The SIMO Enhancer Is Essential for Expression of Pax6 in Its Wider Genomic Context (A) Schematic representation of the modified BAC constructs containing the X. tropicalis Pax6 genomic locus, differing by the presence (orange ellipse) or absence (open triangle) of the SIMO element. Modified BACs are based on X. tropicalis BAC CH216-109E08 (obtained from CHORI BACPAC), transformed into the recombineering permissive bacterial strain SW102. A gfp3 reporter cassette was inserted into the pax6 exon 4 translational start site by GalK positive/negative selection.
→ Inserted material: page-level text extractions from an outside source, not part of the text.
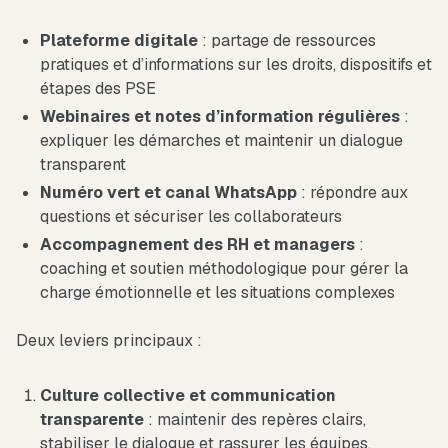
Plateforme digitale
: partage de ressources
pratiques et d’informations sur les droits, dispositifs et
étapes des PSE
Webinaires et notes d’information régulières
:
expliquer les démarches et maintenir un dialogue
transparent
Numéro vert et canal WhatsApp
: répondre aux
questions et sécuriser les collaborateurs
Accompagnement des RH et managers
:
coaching et soutien méthodologique pour gérer la
charge émotionnelle et les situations complexes
Deux leviers principaux :
Culture collective et communication
transparente
: maintenir des repères clairs,
stabiliser le dialogue et rassurer les équipes.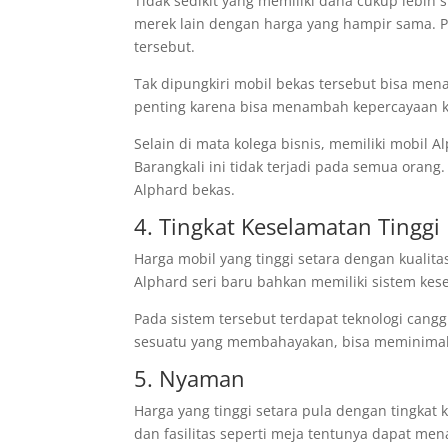
Tidak sedikit yang memiliki dana cukup lebi
merek lain dengan harga yang hampir sama. P
tersebut.
Tak dipungkiri mobil bekas tersebut bisa mena
penting karena bisa menambah kepercayaan kl
Selain di mata kolega bisnis, memiliki mobil 
Barangkali ini tidak terjadi pada semua orang
Alphard bekas.
4. Tingkat Keselamatan Tinggi
Harga mobil yang tinggi setara dengan kualitas
Alphard seri baru bahkan memiliki sistem ke
Pada sistem tersebut terdapat teknologi cang
sesuatu yang membahayakan, bisa meminimalk
5. Nyaman
Harga yang tinggi setara pula dengan tingkat
dan fasilitas seperti meja tentunya dapat 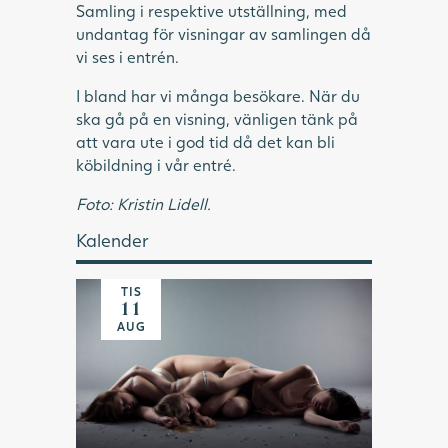
Samling i respektive utställning, med
undantag för visningar av samlingen då
vi ses i entrén.
I bland har vi många besökare. När du
ska gå på en visning, vänligen tänk på
att vara ute i god tid då det kan bli
köbildning i vår entré.
Foto: Kristin Lidell.
Kalender
TIS
11
AUG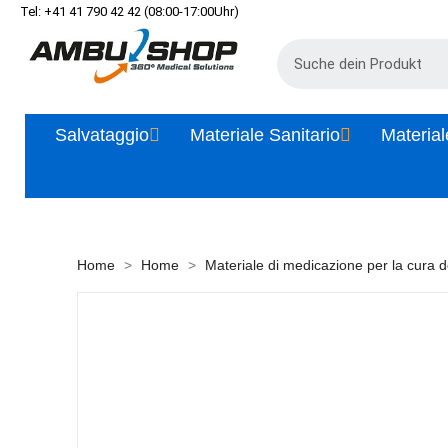
Tel: +41 41 790 42 42 (08:00-17:00Uhr)
Salvataggio
Materiale Sanitario
Material
Home
Home
Materiale di medicazione per la cura de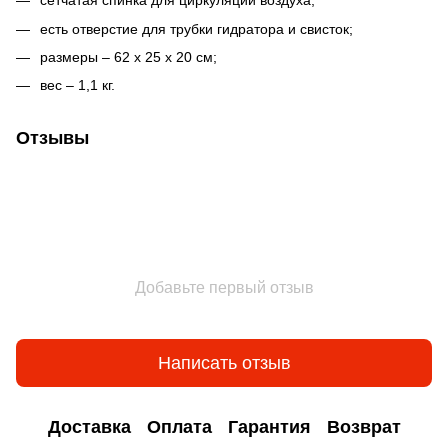
сетчатая спинка для циркуляции воздуха;
есть отверстие для трубки гидратора и свисток;
размеры – 62 х 25 х 20 см;
вес – 1,1 кг.
Отзывы
Добавьте первый отзыв
Написать отзыв
Доставка
Оплата
Гарантия
Возврат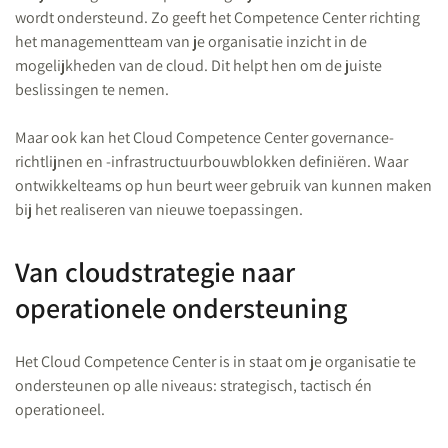
wordt ondersteund. Zo geeft het Competence Center richting
het managementteam van je organisatie inzicht in de
mogelijkheden van de cloud. Dit helpt hen om de juiste
beslissingen te nemen.
Maar ook kan het Cloud Competence Center governance-
richtlijnen en -infrastructuurbouwblokken definiëren. Waar
ontwikkelteams op hun beurt weer gebruik van kunnen maken
bij het realiseren van nieuwe toepassingen.
Van cloudstrategie naar
operationele ondersteuning
Het Cloud Competence Center is in staat om je organisatie te
ondersteunen op alle niveaus: strategisch, tactisch én
operationeel.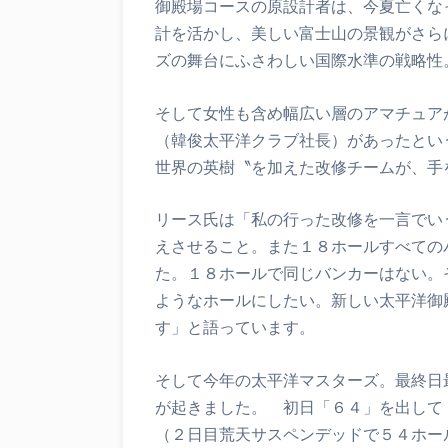
御殿場コースの原設計者は、今夏亡くな
計を活かし、美しい富士山の景観がさら
ズの舞台にふさわしい国際水準の戦略性
そして女性も含め幅広い層のアマチュア
（韓俊太平洋クラブ社長）があったとい
世界の英樹〝を加えた改修チームが、手
リース氏は「私の行った改修を一言でい
えさせること。また１８ホールすべての
た。１８ホールで同じバンカーはない。
ようなホールにしたい。新しい太平洋御
す」と語っています。
そして今年の太平洋マスターズ。最終日
が起きました。 初日「６４」を出して
（２日目荒天サスペンデッドで５４ホー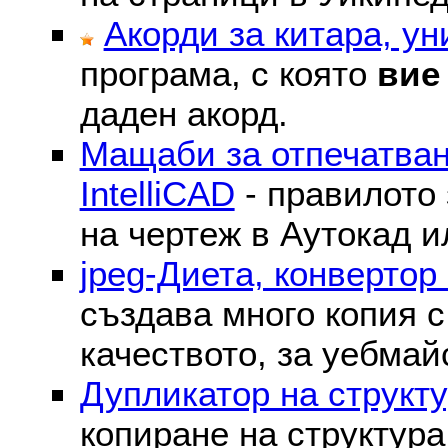
Акорди за китара, у
програма, с която
вие
даден акорд.
Мащаби за отпечатван
IntelliCAD
- правилото 
на чертеж в Аутокад и
jpeg-Диета, конвертор
създава много копия с
качеството, за уебмай
Дупликатор на структу
копиране на структура 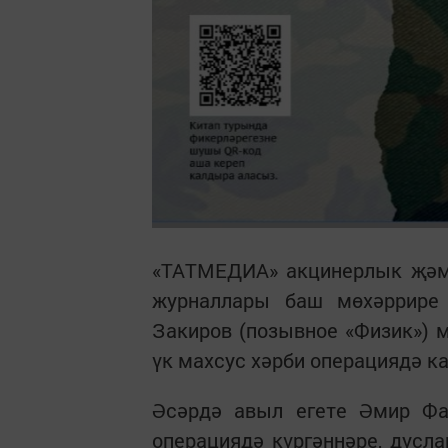
«ТАТМЕДИА» акцинерлык җәмг
журналлары баш мөхәррире 
Закиров (позывное «Физик») 
үк махсус хәрби операциядә к
Әсәрдә авыл егете Әмир Фа
операциядә күргәннәре, дусла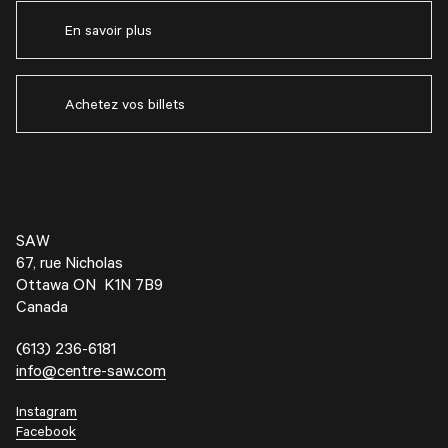
En savoir plus
Achetez vos billets
SAW
67, rue Nicholas
Ottawa ON K1N 7B9
Canada
(613) 236-6181
info@centre-saw.com
Instagram
Facebook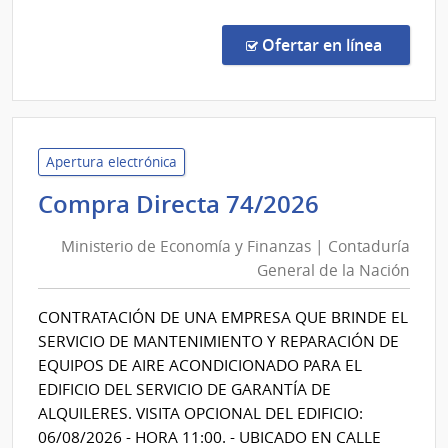
Comp
Direc
en la co
Ofertar en línea
206/
|
Fiscal
Gene
de
Apertura electrónica
la
Ministerio
Compra Directa 74/2026
Naci
de
|
Ministerio de Economía y Finanzas | Contaduría
Economía
Fiscal
General de la Nación
y
Gene
Finanzas
de
CONTRATACIÓN DE UNA EMPRESA QUE BRINDE EL
|
la
SERVICIO DE MANTENIMIENTO Y REPARACIÓN DE
Naci
Contadurí
EQUIPOS DE AIRE ACONDICIONADO PARA EL
General
EDIFICIO DEL SERVICIO DE GARANTÍA DE
de
ALQUILERES. VISITA OPCIONAL DEL EDIFICIO:
la
06/08/2026 - HORA 11:00. - UBICADO EN CALLE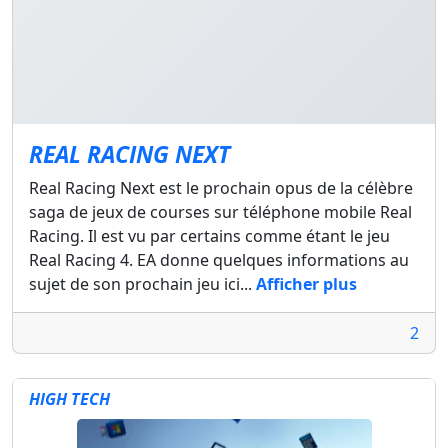
REAL RACING NEXT
Real Racing Next est le prochain opus de la célèbre
saga de jeux de courses sur téléphone mobile Real
Racing. Il est vu par certains comme étant le jeu
Real Racing 4. EA donne quelques informations au
sujet de son prochain jeu ici...
Afficher plus
2
HIGH TECH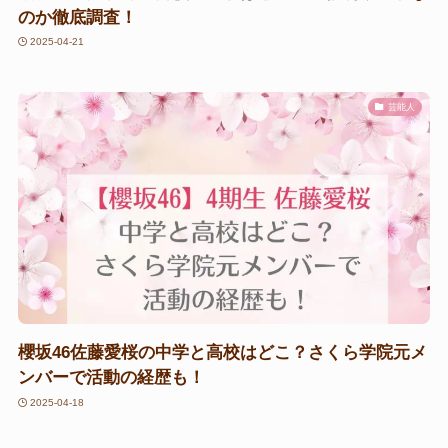
のか徹底調査！
2025-04-21
芸能人
櫻坂46佐藤愛桜の中学と高校はどこ？さくら学院元メ
ンバーで活動の経歴も！
2025-04-18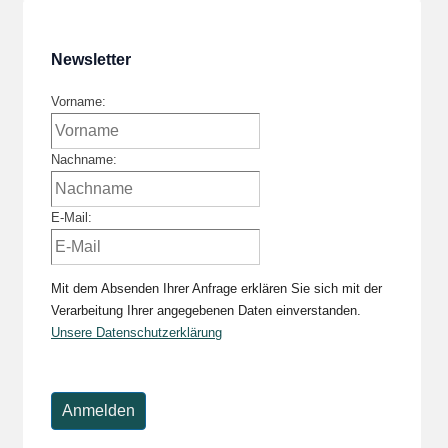
Newsletter
Vorname:
Nachname:
E-Mail:
Mit dem Absenden Ihrer Anfrage erklären Sie sich mit der
Verarbeitung Ihrer angegebenen Daten einverstanden.
Unsere Datenschutzerklärung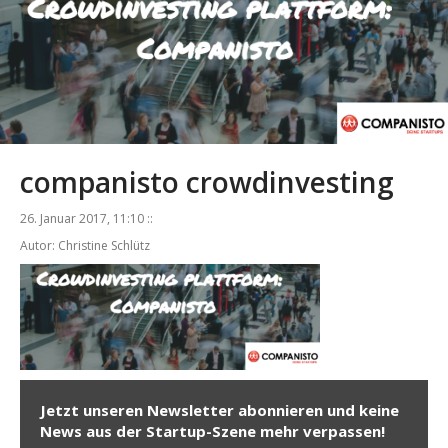
companisto crowdinvesting
26. Januar 2017, 11:10 ::
Autor: Christine Schlütz
Jetzt unseren Newsletter abonnieren und keine
News aus der Startup-Szene mehr verpassen!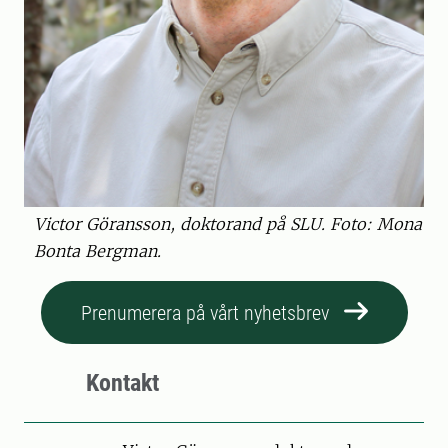
Victor Göransson, doktorand på SLU. Foto: Mona
Bonta Bergman.
Prenumerera på vårt nyhetsbrev
Kontakt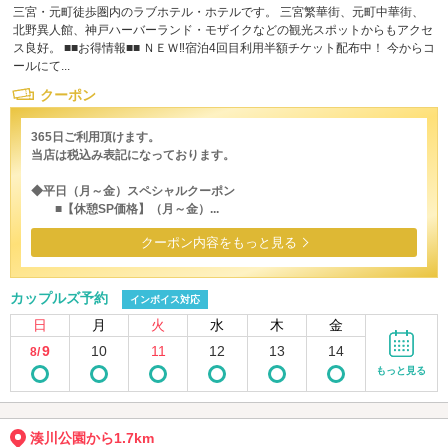
三宮・元町徒歩圏内のラブホテル・ホテルです。 三宮繁華街、元町中華街、
北野異人館、神戸ハーバーランド・モザイクなどの観光スポットからもアクセ
ス良好。 ■■お得情報■■ ＮＥＷ‼宿泊4回目利用半額チケット配布中！ 今からコ
ールにて...
クーポン
365日ご利用頂けます。
当店は税込み表記になっております。
◆平日（月～金）スペシャルクーポン
■【休憩SP価格】（月～金）...
クーポン内容をもっと見る
カップルズ予約
インボイス対応
日
月
火
水
木
金
9
10
11
12
13
14
8/
もっと見る
湊川公園から1.7km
Tol2 recombinase arms were then placed in the BAC vector by the iTol2-ampicillin selection cassette. A 1.1 kb fragment covering the genomic coordinates from scaffold_399:567,254–568,353 (JGI 4.1/xenTro2), containing the X. tropicalis conserved SIMO sequence, was removed from the SIMO deleted BAC via rpsL/kanamycin selection recombineering. Primer sets used are shown in Table S4. The multitude of cis-elements present in the Pax6 locus is represented by blue ellipses, including the lens-specific ectodermal enhancer (EE, orange). (B–K) Temporal series of stable transgenic zebrafish carrying wild-type (B–F) or SIMO-deleted (G–K) reporter BAC transgenes. GFP signal recapitulates the combined pax6 expression pattern, including forebrain (fb), hindbrain (hb), spinal cord (sc), neuroretina (nr), lens (l), and pancreas (p). Wild-type and SIMO-deleted reporter patterns are identical at 24 hpf and lens expression is seen in both (B, C, G, H). By 48 hpf, GFP signal is absent from the lenses of SIMO-deleted BAC transgenic embryos, although being maintained in wild-type BAC transgenics (D, I). GFP patterns remain similar in wild-type and SIMO-deleted BAC transgenic fish at 72 hpf and 5 days with the exception of lens expression (E, F, J, K). (L) Model for the role of the autoregulatory PAX6 binding site in the SIMO enhancer, maintaining a positive feedback loop required for PAX6 expression during eye development. Undefined enhancer(s) in the locus, possibly including EE, initiate PAX6 transcription in early lens/surface ectoderm. Expression of PAX6 allows activation of the SIMO enhancer which, alone or in combination, maintains expression of PAX6 at subsequent stages of eye development.